Text shown =>
The try-catch-finally statement provides means for dealing with exceptions that may occur in a given block of code.

TryCatchTerm:
    try Term CatchFinally-list end try
 
CatchFinally: one of
    catch Variable do Trap-Handler
    finally Finally-Handler
 
Handler:
    Term

A try-construction thus have a Term and a list of catch and finally handlers.

The Term and the handlers are not allowed to leave backtrack points (i.e. they cannot have mode multi or nondeterm).

A try-construction with more than one handler is equivalent to nesting several try-constructions with one handler each. I.e. the following term:

try
   Body
catch Var1 do
   Handler1
finally
   Handler2
catch Var2 do
    Handler3
end try

Is equivalent to these nested terms:

try
    try
        try
            Body
        catch Var1 do
            Handler1
        end try
    finally
        Handler2
    end try
catch Var2 do
    Handler3
end try

try-catch

Consider the try-catch construction

try
    Body
catch Var do
    Handler
end try

First Body is evaluated.

If Body fails or succeeds the whole try construction fails or succeeds, respectively. I.e. if Body does not terminate with an exception the try construction corresponds to evaluating Body.

Supplied information =>

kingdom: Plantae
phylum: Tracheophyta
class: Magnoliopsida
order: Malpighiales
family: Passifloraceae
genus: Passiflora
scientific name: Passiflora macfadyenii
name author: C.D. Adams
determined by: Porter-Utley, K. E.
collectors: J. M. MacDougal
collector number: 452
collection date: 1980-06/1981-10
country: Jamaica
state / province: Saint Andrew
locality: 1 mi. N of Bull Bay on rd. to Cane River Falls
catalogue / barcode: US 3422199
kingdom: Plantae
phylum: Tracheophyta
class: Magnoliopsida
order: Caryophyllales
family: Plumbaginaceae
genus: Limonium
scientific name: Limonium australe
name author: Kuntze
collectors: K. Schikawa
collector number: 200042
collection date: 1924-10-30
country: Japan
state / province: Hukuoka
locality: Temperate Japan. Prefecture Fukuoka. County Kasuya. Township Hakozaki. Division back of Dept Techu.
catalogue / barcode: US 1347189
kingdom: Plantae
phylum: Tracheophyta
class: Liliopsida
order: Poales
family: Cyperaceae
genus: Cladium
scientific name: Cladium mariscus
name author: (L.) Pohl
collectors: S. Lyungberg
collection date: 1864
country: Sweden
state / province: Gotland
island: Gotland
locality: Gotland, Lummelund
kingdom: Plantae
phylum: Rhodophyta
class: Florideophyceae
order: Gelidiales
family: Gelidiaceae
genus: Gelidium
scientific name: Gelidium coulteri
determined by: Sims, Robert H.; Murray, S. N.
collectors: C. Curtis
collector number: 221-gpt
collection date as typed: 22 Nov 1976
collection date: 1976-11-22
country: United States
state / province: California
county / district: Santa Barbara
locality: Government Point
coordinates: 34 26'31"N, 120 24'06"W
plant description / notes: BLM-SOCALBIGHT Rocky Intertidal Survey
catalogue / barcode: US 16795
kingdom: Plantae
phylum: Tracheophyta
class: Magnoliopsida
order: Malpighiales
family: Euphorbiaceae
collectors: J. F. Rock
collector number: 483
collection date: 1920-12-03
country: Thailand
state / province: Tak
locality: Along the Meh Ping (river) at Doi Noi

Work to complete =>
1. In the passage on the try-catch-finally statement, translate this sentence into Spanish: "A try-construction with more than one handler is equivalent to nesting several try-constructions with one handler each."
2. Write a continuation of the passage on the try-catch-finally statement, beginning after its final sentence.

Expected responses =>
1. Una construcción try con más de un manejador equivale a anidar varias construcciones try con un manejador cada una.

2.
If Body terminates with an exception, then the exception is caught by the catch handler. Meaning that first Var is bound to the exception (in PFC context the exception will be a traceId) and then Handler is evaluated. In this case the construction behaves as if Handler is evaluated with Var bound to the caught exception.

Notice, that no bindings are made by Body if it terminates with an exception.

Example Handle the situation where a file cannot be read:
clauses
    read(Filename) = Contents :-
        try
            Contents = file::readFile(Filename)
        catch TraceId do
            stdio::writef("Could not read the file: %\n", Filename),
            exceptionDump::dumpToStdio(TraceId),
            Contents = ""
        end try.

First Contents = file::readFile(Filename) is evaluated, if that does not terminate with an exception read returns the contents of the file.

If it raises an exception the handler is evaluated with TraceId bound to the exception. So in this case a message is written to stdio and then the exception is dumped to stdio, and finally Contents is set to the empty string which is returned as result.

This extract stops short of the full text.